Nah. Too much trouble ... write until your head hurts and then stop for the day. Maybe count the number of pills left in the bottle after the story is finished and track that instead. ;)
 
Two years ago when I started writing 3k word chapters I would get the outline and a rough draft in two hours. Then the editing. Then the revisions. Then adding and subtracting colorful language. The time would balloon to about 15 hours. Not all at once of course.

I've been working on a five book series for over a year now totalling 80k, 60k, 36k, 12k, and 48k. Most of that time is spent on how to weave the differing time periods and characters together in my mind. I can safely say that it has taken north of 1000 hours of the last sixteen months.

Now I'm beginning to understand how Tolkien felt.
 
Time for me varies. I usually spend many hours working things out in my mind, then I make notes.

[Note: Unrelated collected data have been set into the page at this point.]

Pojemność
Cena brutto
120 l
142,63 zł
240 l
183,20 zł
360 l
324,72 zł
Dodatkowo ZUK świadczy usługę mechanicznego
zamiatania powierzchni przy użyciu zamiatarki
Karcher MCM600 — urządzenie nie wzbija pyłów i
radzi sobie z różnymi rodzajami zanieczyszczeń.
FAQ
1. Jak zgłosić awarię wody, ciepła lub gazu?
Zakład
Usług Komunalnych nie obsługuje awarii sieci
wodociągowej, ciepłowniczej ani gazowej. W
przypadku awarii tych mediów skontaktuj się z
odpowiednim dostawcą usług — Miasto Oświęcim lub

I have written a story in less than an hour, some take days.
 
my latest series is over 600k words long and i have been working on it for months. -so quite a long time
 
My stories tend to run a little long, 20-30k words.

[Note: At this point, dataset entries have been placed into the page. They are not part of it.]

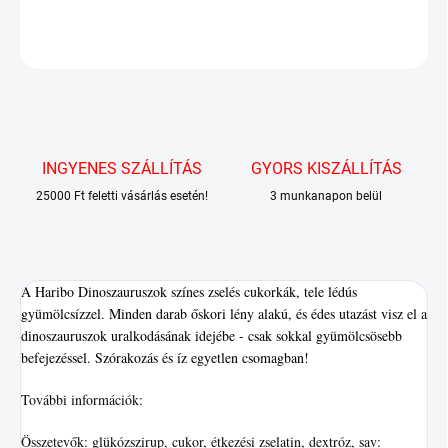
KÉRDÉS
INGYENES SZÁLLÍTÁS
GYORS KISZÁLLÍTÁS
25000 Ft feletti vásárlás esetén!
3 munkanapon belül
A Haribo Dinoszauruszok színes zselés cukorkák, tele lédús
gyümölcsízzel. Minden darab őskori lény alakú, és édes utazást visz el a
dinoszauruszok uralkodásának idejébe - csak sokkal gyümölcsösebb
befejezéssel. Szórakozás és íz egyetlen csomagban!
További információk:
Összetevők: glükózszirup, cukor, étkezési zselatin, dextróz, sav:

I just finished my latest, and realized I put about 100 hours into it.

How many hours do you put in your typical stories?
Too many! Usually when I should be doing "important things" instead...
 
Boring stuff like paying the bills, doing the shopping etc... nowhere near as much fun as posting here.
 
I’ve been running with 10K word chapters as an average, and I’m going to say I might spend close to 8-12 hours total on that including editing and proofing (poorly I might add, lol), which does take some time.

On my last three minute time test I clocked at 90 wpm with 98% accuracy, so it’s not really a matter of speed… it’s the ADHD that really makes things challenging. 😂
 
I’ve been running with 10K word chapters as an average, and I’m going to say I might spend close to 8-12 hours total on that including editing and proofing (poorly I might add, lol), which does take some time.

On my last three minute time test I clocked at 90 wpm with 98% accuracy, so it’s not really a matter of speed… it’s the ADHD that really makes things challenging. 😂
I would never think that writing speed had much to do with typing speed! For me at least the bottleneck is in my brain, not my fingers.
 
I would never think that writing speed had much to do with typing speed! For me at least the bottleneck is in my brain, not my fingers.
I agree with you here, entirely. I think even if you type very well, when it comes to focus and finding time between life and the real world, fickle muses and whatnot—it’s another matter entirely! Reading through the replies I guess I’m nowhere near as slow as I thought I was! 😅

I roleplay as a hobby in between my solo work, so switching gears between different settings and characters and just… general vibes can be so difficult sometimes.